Charles Willeford, Pick-Up (1955)
Charles Willeford might be my favorite hardboiled writer of all time, and this is my favorite of all of his books, so if you don’t like it go find another crime critic to read. Seriously, this book absolutely blew me away the first time I read it, and even knowing the big twist at the end (yes, there is a twist, and no, I am not going to spoil it) does not take away from the anger barely contained in Willeford’s sparse prose. If I had to pick one book to give you to both soothe you and prepare you for the coming days, this would be it.
Vincent Bugliosi, Helter Skelter (1974)
I first read Helter Skelter when I was way too young to read it because I was obsessed with the White Album and had parents who didn’t monitor my reading (or, really, me) very closely. Much to my surprise it had nothing to do with the Beatles and everything to do with the savage murders perpetrated by the Manson family in Los Angeles in the riot scarred landscape of the late 1960s. When I think of that time and place, the books that define it for me are Bugliosi’s masterful account of Manson’s misdeeds, Didion’s The White Album, and Terry Southern’s Candy. So the one that’s true crime makes this list.
Nichelle Tramble, The Dying Ground (2001)
Now, to northern California, specifically Oakland, before it became a refuge for dot-commers escaping ridiculous San Francisco rents. Tramble’s Oakland in 1989 is largely African-American, saddled by a serious crack epidemic and rival drug lords fighting over territory. These are rough times indeed, but Tramble’s book is so beautifully written and her characters so memorably drawn that you want to stay in her world despite the circumstances her people live with.
Robert Kolker, Lost Girls (2013) · Matthew Desmond, Evicted: Poverty and Profit in the American City (2016)
How curious, you might be thinking, she’s putting two nonfiction books from the last few years on this supposedly hardboiled fiction list. Let’s think this through for a minute. For some people, the Obama years have not been all wine and roses, and these books represent the people who fell through the holes in the nonexistent safety net of American social services, even during good times. Lost Girls is a crushing true crime book about young women whose bodies were all found on the same beach on Long Island. Most of them were working as escorts, advertising on Craigslist. The killer has still not been found. I’ve written about Evicted in this space: it’s an outstanding ethnography about the poor in Cleveland, Ohio, and how an endless cycle of visits to government agencies and dead end jobs make pulling oneself out of poverty incredibly difficult.
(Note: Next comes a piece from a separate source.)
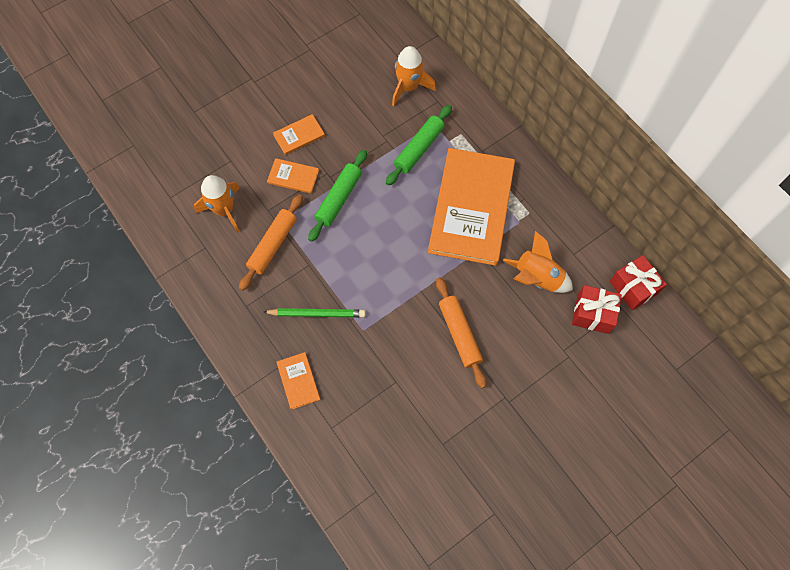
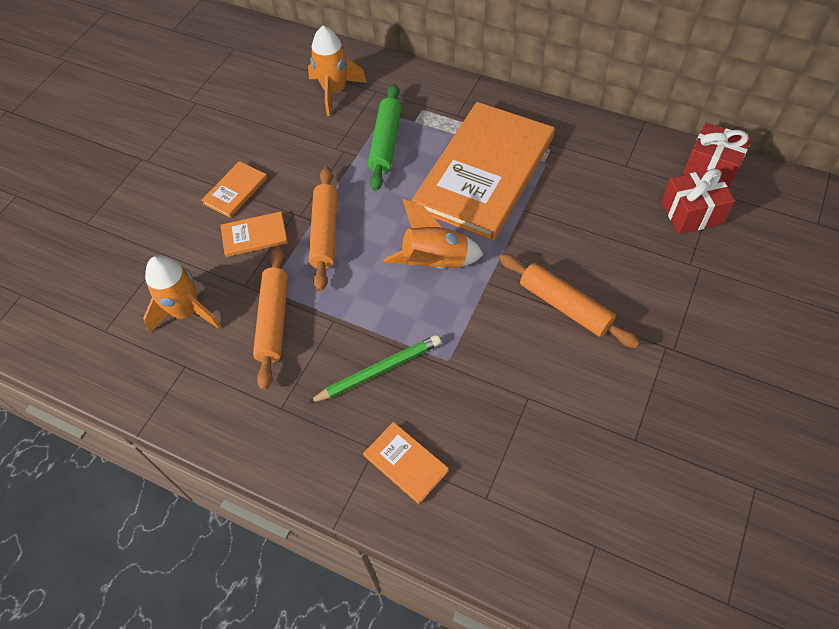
camera: 25 degrees left, 10 degrees down
green rolling pin [308,150,367,242] -> orange rolling pin [309,166,337,292]
orange book [428,148,515,266] -> orange book turned 45 degrees clockwise [412,102,555,240]
orange rocket [503,231,573,293] -> orange rocket moved to [383,199,484,270]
Bill Loefhelm, Let the Devil Out (2016)
I’ve loved Loefhelm’s Maureen Coughlin series since it started, but this year’s installment, the fourth in the series, feels prescient right now. Coughlin is dealing with corruption at her job in the New Orleans police department, and she’s on suspension. Meanwhile, she’s been doing a little vigilante street fighting beating up barfly douchebags on the side just to get her ya-yas out (c’mon, you would too if you could). But what’s absolutely terrifying and now is the overarching presence of a well-armed white militia out to get the NOPD and Coughlin in particular. When the devil gets out—and he sure does, or in the local parlance, sho’ does—no one is safe. This is not comfort reading, it’s a manual for battening down the hatches.